• [Text passage]
The CENVAT credit Rules, 2004 which was introduced with effect from 10.9.2004 provides for availment of the credit of the Service Tax / Central Excise duties paid on the input services / inputs / capital goods. Such credit amount can be utilized towards payment of Service Tax by an assessee on their output services. In fact, such credit availed by a manufacturer can also be utilised for discharging their liability towards Service Tax and / or Central Excise duties.
Comments: - This scheme of cross-sectional credit was introduced only with effect from 10.09.04 and with regard to the earlier period, the old set of rules under Excise and Service Tax would apply. There may be a scenario where a manufacturer also happens to be a service provider and in such a scenario, he would be filing both excise returns as well as service tax returns. He would be required to have detailed records showing clearly the credits that he wishes to offset against his service tax liability and the credits he wishes to utilize for the purpose of discharging his liability under Central Excise. Where he happens to be an exporter of services he would have the additional advantage of utilizing the credits for meeting liability under Excise. If no exempted goods are manufactured, it is ideal that service tax credit are only utilised for excise duty payments.
30. What are the duties / taxes that can be availed as credit?
Duties paid on the inputs, capital goods and the Service Tax paid on the ‘input’ services can be taken as credit. Education Cess paid on the Excise duty and Service Tax can also be taken as credit. However, the credit of Education Cess availed can be utilized only for payment of Education cess relating to output service. The interest and penalty amounts cannot be taken as credit.
Comments: - The assessee would have to refer Rule 3 of Cenvat Credit Rules 2004 for this purpose and this would be common to both manufacturers as well as service providers. As far as the rule is concerned, there would be no restriction on the cross-utilisation of education cess. I.e education cess on excisable goods and taxable services can be utilized either for payment of education cess on excisable goods or education cess on taxable services. The same thing goes for SHE cess. The cess credit cannot be used for payment of basic service tax of 12%. The interest and penalty will have to be paid in cash.
31. What are the documents prescribed for availment of the CENVAT Credit?
The documents on which CENVAT credit can be availed are as follows:-
(i) Invoice issued by the manufacturers and his depot/ consignment agents
(ii) Invoice issued by the Importer and his depot/consignment agents
(iii) First stage and Second stage dealer registered with the Central Excise Department
(iv) Bill of Entry
(v) Invoice/Bill/Challan issued by the provider of input Services
(vi) Invoice/Bill/Challan issued by the Input Service distributor.
(vii) Certificate issued by the Appraiser of Customs in respect of the goods imported through
Foreign Post Office.
(viii) A Challan evidencing payment of service tax by a person liable to pay service tax in the service category of auxiliary insurance, goods transport, recipient of service from a
foreign country and sponsorship [Refer sub-clauses (iii), (iv), (v) and (vii) of rule 2(1)(d)
of STR, 1994].
Comments: - A circular issued recently has relaxed the norms with regard to bill/challan to be issued by banks. The receiver of service should ensure that the document evidences payment of service tax and quantifies the amount involved.

Data extracted from a collection
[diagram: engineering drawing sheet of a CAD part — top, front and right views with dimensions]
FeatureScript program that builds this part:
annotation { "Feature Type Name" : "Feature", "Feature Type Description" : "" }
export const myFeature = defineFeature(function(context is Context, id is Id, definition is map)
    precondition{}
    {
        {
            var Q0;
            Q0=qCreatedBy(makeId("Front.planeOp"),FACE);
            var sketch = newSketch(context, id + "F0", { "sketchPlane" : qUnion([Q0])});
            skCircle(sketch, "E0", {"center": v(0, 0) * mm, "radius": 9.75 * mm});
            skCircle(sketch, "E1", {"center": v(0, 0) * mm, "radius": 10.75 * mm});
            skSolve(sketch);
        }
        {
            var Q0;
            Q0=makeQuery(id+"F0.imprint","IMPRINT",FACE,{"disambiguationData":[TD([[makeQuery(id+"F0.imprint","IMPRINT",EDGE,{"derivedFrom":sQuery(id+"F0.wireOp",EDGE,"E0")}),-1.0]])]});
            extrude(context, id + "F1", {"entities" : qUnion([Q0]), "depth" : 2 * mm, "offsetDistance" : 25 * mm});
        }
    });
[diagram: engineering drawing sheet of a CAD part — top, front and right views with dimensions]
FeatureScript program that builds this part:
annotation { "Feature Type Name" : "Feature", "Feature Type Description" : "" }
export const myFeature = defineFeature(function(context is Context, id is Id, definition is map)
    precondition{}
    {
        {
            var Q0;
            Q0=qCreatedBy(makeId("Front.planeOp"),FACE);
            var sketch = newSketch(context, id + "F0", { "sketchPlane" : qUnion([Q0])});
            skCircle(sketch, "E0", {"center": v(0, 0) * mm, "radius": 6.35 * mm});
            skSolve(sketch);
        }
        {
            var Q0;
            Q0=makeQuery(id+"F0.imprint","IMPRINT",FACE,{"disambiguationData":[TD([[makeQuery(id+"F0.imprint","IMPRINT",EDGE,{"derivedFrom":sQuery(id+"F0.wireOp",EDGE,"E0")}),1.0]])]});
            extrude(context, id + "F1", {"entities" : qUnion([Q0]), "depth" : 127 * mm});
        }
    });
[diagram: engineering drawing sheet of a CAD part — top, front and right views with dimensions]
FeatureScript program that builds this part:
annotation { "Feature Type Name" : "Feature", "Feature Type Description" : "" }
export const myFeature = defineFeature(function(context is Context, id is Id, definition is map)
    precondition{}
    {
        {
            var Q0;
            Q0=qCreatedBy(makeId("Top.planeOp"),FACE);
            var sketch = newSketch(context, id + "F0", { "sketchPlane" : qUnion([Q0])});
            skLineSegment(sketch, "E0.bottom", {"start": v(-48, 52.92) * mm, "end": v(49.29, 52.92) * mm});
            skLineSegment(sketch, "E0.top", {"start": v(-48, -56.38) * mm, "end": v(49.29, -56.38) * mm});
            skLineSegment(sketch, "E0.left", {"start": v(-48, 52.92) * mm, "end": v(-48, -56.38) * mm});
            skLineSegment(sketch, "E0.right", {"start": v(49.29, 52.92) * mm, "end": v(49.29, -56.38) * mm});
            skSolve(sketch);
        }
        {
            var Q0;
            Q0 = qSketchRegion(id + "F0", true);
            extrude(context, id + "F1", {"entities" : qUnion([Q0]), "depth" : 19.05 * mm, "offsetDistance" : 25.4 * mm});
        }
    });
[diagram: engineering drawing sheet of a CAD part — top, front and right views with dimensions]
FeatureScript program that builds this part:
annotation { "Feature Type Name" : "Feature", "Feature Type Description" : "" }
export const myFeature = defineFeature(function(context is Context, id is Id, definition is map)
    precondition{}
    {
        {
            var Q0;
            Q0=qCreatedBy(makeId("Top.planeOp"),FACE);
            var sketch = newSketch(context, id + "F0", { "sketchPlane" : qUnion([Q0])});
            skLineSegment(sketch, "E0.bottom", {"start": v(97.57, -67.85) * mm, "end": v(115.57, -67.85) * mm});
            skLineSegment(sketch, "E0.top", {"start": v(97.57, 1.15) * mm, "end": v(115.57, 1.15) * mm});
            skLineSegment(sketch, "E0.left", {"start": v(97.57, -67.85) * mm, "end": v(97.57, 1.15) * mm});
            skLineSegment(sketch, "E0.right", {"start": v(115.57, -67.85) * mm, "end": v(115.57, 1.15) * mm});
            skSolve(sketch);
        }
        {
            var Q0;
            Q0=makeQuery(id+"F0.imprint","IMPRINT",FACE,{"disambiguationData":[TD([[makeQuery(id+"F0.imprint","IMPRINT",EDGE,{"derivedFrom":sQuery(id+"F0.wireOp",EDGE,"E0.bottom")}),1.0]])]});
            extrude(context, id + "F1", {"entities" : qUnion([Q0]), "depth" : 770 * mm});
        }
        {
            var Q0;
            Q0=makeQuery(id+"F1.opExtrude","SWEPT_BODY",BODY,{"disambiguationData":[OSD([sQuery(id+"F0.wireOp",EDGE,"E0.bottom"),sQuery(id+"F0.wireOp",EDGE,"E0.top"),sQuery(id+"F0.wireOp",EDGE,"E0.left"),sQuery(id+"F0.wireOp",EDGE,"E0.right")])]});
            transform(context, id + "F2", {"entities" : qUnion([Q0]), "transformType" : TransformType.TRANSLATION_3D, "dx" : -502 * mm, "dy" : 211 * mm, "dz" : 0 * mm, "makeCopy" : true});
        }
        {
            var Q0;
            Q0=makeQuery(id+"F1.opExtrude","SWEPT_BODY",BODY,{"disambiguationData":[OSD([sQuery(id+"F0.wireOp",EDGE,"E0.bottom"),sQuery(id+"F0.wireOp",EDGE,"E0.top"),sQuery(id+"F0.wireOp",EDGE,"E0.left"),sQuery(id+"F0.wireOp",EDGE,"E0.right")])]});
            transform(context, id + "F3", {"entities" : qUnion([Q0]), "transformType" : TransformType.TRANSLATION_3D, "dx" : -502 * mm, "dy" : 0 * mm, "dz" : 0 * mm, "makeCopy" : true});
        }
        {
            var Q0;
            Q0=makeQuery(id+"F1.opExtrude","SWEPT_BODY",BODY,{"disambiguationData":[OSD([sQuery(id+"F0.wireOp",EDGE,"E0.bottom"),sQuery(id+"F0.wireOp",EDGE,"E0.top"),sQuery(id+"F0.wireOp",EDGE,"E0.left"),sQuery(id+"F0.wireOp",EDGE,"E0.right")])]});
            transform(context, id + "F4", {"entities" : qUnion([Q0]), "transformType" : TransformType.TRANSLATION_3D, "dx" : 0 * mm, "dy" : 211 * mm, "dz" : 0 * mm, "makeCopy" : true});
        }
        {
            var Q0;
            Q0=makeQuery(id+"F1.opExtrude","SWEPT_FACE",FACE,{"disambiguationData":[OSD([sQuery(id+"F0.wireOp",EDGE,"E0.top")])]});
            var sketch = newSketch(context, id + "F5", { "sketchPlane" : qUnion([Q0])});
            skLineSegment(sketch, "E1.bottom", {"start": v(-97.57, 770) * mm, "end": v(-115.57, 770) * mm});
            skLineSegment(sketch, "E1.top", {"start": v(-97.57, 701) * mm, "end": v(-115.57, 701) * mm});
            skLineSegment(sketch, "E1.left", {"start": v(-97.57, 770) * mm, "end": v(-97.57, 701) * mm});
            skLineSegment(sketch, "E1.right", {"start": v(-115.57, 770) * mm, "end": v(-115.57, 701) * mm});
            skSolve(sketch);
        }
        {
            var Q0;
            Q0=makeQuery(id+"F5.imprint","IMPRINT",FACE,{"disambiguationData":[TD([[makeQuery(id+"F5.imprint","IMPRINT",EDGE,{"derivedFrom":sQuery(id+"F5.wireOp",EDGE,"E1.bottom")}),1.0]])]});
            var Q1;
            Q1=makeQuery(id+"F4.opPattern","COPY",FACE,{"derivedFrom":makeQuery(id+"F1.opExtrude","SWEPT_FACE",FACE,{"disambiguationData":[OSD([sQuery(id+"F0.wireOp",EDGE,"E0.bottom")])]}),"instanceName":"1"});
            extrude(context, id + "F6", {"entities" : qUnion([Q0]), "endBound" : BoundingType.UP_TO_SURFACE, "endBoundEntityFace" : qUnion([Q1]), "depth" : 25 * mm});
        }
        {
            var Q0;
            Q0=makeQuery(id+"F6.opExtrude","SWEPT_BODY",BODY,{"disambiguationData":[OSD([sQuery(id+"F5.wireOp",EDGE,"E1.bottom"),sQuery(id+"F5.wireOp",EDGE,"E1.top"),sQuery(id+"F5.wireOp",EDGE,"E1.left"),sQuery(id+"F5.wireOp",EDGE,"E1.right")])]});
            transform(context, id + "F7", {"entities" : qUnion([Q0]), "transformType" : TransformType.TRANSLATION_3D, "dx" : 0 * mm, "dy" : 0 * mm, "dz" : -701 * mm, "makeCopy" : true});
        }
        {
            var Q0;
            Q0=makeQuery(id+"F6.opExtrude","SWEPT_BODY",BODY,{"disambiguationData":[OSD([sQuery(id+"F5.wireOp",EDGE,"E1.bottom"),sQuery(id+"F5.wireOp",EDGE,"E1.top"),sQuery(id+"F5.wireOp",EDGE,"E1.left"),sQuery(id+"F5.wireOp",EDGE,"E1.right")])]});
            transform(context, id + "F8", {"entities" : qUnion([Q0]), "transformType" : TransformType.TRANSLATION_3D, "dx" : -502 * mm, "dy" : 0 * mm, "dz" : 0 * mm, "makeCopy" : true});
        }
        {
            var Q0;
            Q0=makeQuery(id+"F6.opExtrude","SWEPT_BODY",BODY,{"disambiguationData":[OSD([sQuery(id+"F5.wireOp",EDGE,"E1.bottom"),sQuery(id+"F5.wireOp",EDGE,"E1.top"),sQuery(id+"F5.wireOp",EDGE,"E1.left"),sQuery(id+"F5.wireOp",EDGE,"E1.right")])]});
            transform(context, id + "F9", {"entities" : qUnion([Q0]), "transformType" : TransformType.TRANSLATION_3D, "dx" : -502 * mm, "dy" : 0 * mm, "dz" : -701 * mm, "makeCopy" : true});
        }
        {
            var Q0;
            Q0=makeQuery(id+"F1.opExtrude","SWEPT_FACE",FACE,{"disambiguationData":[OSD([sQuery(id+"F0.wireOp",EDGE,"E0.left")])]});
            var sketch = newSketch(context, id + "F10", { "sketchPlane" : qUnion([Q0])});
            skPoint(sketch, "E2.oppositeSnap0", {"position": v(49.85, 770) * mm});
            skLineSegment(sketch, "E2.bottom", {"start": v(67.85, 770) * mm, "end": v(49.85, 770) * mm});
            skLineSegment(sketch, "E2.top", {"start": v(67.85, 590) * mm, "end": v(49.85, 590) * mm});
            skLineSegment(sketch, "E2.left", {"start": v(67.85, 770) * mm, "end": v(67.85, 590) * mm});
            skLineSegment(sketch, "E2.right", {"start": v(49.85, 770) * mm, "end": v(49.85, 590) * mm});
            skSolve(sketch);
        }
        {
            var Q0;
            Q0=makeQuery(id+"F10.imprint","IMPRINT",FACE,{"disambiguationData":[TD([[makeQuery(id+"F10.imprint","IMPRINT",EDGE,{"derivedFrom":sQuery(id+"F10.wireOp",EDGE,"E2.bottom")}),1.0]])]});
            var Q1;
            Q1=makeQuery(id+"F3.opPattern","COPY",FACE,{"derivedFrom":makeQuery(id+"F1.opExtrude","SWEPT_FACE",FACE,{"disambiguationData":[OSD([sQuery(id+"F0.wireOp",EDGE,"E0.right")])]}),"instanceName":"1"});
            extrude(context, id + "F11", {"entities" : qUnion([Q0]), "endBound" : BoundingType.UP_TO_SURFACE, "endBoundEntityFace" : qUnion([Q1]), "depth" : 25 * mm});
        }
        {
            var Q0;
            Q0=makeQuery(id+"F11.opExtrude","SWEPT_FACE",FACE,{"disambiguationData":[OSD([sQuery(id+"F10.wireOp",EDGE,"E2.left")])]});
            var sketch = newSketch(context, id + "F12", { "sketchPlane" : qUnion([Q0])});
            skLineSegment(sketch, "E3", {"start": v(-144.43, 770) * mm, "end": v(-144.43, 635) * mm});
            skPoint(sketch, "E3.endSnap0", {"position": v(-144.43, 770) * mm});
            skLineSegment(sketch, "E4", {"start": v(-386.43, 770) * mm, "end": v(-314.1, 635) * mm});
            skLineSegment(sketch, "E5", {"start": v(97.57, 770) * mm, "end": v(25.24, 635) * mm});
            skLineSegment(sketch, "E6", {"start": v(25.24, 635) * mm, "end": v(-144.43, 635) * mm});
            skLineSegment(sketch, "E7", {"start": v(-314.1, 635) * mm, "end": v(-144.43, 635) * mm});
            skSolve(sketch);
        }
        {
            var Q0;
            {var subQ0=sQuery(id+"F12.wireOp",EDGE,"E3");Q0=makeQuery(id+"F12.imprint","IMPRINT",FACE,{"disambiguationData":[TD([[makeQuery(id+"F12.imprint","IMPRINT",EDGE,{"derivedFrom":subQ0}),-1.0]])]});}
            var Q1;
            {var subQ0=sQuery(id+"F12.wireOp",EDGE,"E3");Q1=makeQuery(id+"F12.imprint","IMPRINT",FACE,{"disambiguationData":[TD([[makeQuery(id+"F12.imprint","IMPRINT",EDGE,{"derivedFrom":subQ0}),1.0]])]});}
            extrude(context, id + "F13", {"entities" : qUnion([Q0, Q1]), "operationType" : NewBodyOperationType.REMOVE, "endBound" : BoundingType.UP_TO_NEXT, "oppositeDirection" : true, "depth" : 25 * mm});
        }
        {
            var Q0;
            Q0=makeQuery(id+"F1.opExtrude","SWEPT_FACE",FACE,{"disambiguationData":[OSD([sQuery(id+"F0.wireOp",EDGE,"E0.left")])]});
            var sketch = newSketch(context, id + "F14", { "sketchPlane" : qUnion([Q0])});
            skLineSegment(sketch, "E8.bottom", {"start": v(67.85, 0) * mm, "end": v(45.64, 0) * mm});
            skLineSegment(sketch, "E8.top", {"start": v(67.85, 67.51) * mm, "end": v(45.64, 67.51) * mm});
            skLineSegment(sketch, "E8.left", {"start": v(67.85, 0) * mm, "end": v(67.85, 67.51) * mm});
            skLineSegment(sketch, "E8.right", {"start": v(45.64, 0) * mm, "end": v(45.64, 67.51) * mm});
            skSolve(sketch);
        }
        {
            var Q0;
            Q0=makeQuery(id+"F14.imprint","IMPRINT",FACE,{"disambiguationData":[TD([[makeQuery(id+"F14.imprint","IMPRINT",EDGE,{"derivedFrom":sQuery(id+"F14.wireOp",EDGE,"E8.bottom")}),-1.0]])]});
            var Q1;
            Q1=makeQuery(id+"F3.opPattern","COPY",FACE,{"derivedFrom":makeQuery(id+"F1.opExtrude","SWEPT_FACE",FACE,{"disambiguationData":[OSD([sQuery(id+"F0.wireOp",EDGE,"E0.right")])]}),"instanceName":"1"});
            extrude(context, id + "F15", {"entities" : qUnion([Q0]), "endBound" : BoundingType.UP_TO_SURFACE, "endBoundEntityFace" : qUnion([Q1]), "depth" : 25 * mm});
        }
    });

• [Brief 1] Condense the paragraph of the CENVAT credit passage beginning "Duties paid on the inputs" into a short list, keeping its main facts.
• [Brief 2] Pick up the CENVAT credit passage after its final sentence and carry it forward.

• [Exercise response 1]
- Credit may be taken for duties paid on inputs and capital goods, and for Service Tax paid on input services.
- Education Cess paid on Excise duty and Service Tax can also be taken as credit.
- Education Cess credit may be used only to pay Education Cess on the output service.
- Interest and penalty amounts cannot be taken as credit.

• [Exercise response 2]
32. Whether it is necessary to avail credit only after making payment against the bill / invoice / challan in respect of input services?
Credit of Service Tax on the input services can be availed, only after making payment of the amount indicated in the invoice / bill/challans. This is necessary because, the input service provider will be paying the Service Tax to the Govt. only after he realizes the payment, as the payment of Service Tax is only upon realization. The above requirement is not applicable in respect of credit of duties paid on inputs and capital goods.
Comments: - The service provider/manufacturer should thereby ensure that he can link the credits to the proof of having paid the charges to the input service provider along with the service tax amount. This reference could be to payment entry or the payment voucher.
33. Who is an “Input Service Distributor”?
An office of the manufacturer or provider of output service who receives invoices for the procurement of input services and issues invoices for the purpose of distributing the credit of Service Tax paid to such manufacturer or provider of output service is an “Input Service Distributor”. The credit of the tax amount so distributed to various places shall not exceed the total Service Tax amount contained in the original invoice / bill.
Comments: - The assessee should note that credit of service tax attributable to service used in a unit manufacturing exempted goods (exclusively) or exclusively providing exempted services cannot be distributed. The distribution is only with regard to service tax paid on input services and not of excise duty on inputs or capital goods. This facility is useful for those service provider who provide the service at various locations where expenditures exist where service tax is paid.
34. What should be done, if an assessee is rendering both taxable services as well as exempted services, but the inputs and input services are common?
i. Separateaccounts are to be maintained for the receipt, consumption and inventory of input and input service meant for providing taxable output service and for use in the exempted services. Credit should be taken only on that quantity of input / input services which are used for the service on which Service Tax is payable.
ii. If separate accounts are not maintained, the provider of output service shall utilize credit only to extent of an amount not exceeding 20% of the amount of service tax payable on taxable output service. For example, if Service Tax liability for a specific period is Rs. 1000/ - and there is a credit of Rs. 500/- available with them, the credit can be utilized only to the extent of Rs. 200/- and the balance ServiceTax liability (i.e. Rs.1000-200=800/ -) has to be paid in cash / cheque. The remaining credit can be carried forward and used for the subsequent period in a similar manner.
iii. However, an option is available to general insurance service providers providing taxable as well as exempted insurance schemes and do not maintain separate input / input services credit accounts to utilise CENVAT credit proportionate to the inputs and input services used in providing taxable services. The scheme is optional and is effective from 1st April, 2007.
Refer Rule 6(3) of CENVAT Credit Rules, 2004 for further details.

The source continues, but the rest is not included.